The thing about “power frames” is they can be weakened and disrupted by “small, friendly acts of defiance”. In the book Klaff recounts the time he helped himself to the apple of a big-shot investor who wasn’t engaging with him. These little acts of rebellion force a re-evaluation of the power dynamic. They wake people up. It’s basically negging, but for business.

So how can you use frame control to have more impact in pitches?

One of the key ways Klaff outlines is to use “prizing” - positioning yourself as someone the client would be lucky to work with. In short it reduces your neediness and plays on people’s propensity to chase an opportunity that seems to be getting away.

He also explores how to gain status (although finds it very hard to stay away from the term “alpha”). The first thing to note is that status is situational. You might be the CEO of a huge bank, but when you motor off on your yacht, the captain is in charge. Or, still being a CEO, you might be wining and dining some clients in a luxury restaurant and find yourself feeling stupid and tongue tied in front of a debonair sommelier. Therefore, when negotiating with or pitching to someone of high status it’s important to bring the conversation quickly to the area in which you’re the expert (in a subtle way, don’t just start yelling about Oasis B-sides).

A couple of other things to note are how to regain control when a pitch starts to go sideways - especially when you’re trying to do a bit of storytelling and some nerd keeps getting hung up on digging down into the details, completely killing your momentum. According to Klaff, you’ve been hit with the “Analyst Frame” and you need to respond by building intrigue with a story or metaphor. The idea is narrative and analytic information cannot coexist, so replace analytic discourse with storytelling.

A mind map of frames

Although it’s flawed in some ways (and cliched in others), there’s a lot to be said for the idea of playfully disrupting established dynamics if you want to make an impact.

It’s something I’d often have to use as an MC at rowdier comedy nights.

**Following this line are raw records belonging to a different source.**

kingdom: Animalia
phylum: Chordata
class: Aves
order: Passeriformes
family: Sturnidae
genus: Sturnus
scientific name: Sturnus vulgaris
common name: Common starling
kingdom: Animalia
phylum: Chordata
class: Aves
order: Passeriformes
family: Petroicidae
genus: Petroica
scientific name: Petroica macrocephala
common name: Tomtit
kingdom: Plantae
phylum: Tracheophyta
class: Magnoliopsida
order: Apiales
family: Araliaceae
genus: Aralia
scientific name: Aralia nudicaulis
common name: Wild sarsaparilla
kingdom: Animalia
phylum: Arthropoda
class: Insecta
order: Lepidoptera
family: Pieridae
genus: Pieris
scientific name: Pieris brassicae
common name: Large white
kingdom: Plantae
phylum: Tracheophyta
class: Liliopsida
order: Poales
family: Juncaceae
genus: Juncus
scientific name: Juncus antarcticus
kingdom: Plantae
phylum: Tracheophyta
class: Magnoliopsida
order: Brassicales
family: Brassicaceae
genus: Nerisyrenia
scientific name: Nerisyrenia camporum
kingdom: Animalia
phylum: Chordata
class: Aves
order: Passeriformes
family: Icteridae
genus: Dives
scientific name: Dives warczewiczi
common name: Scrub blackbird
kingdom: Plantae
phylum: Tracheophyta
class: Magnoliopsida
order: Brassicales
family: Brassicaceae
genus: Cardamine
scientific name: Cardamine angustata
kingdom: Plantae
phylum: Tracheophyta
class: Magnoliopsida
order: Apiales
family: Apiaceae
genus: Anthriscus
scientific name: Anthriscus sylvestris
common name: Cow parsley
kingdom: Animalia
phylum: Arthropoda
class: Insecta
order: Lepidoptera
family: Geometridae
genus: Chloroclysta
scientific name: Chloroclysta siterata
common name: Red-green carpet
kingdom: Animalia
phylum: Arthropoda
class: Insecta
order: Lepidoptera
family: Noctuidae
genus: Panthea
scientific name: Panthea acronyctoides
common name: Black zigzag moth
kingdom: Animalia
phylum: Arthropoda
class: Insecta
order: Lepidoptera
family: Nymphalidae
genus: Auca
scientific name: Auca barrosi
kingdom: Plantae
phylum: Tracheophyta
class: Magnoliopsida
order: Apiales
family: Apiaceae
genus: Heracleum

A particularly enthusiastic heckler or drunk stag party carry a pretty strong frame: I’m the centre of attention and this night will be about me. As MC, my role would often be to subsume their frame to mine - this is everybody’s night equally and we’re all going to get along and have a good time. But I’m in charge. Sometimes that would be subtle (invite the stag to stand up, get everyone to give him a round of applause and full attention for 30 seconds, tell him to sit down again and move on), sometimes less subtle (pick on the key disrupter and forensically make them look like a dick).

Sometimes of course it would backfire spectacularly, but that’s another blog.


In the professional world, Klaff suggests getting comfortable with frame control by starting small and initiating tiny “frame collisions” in a good-natured spirit whenever possible.
I’d just advise staying away from Guns N Roses fans until you’re an expert.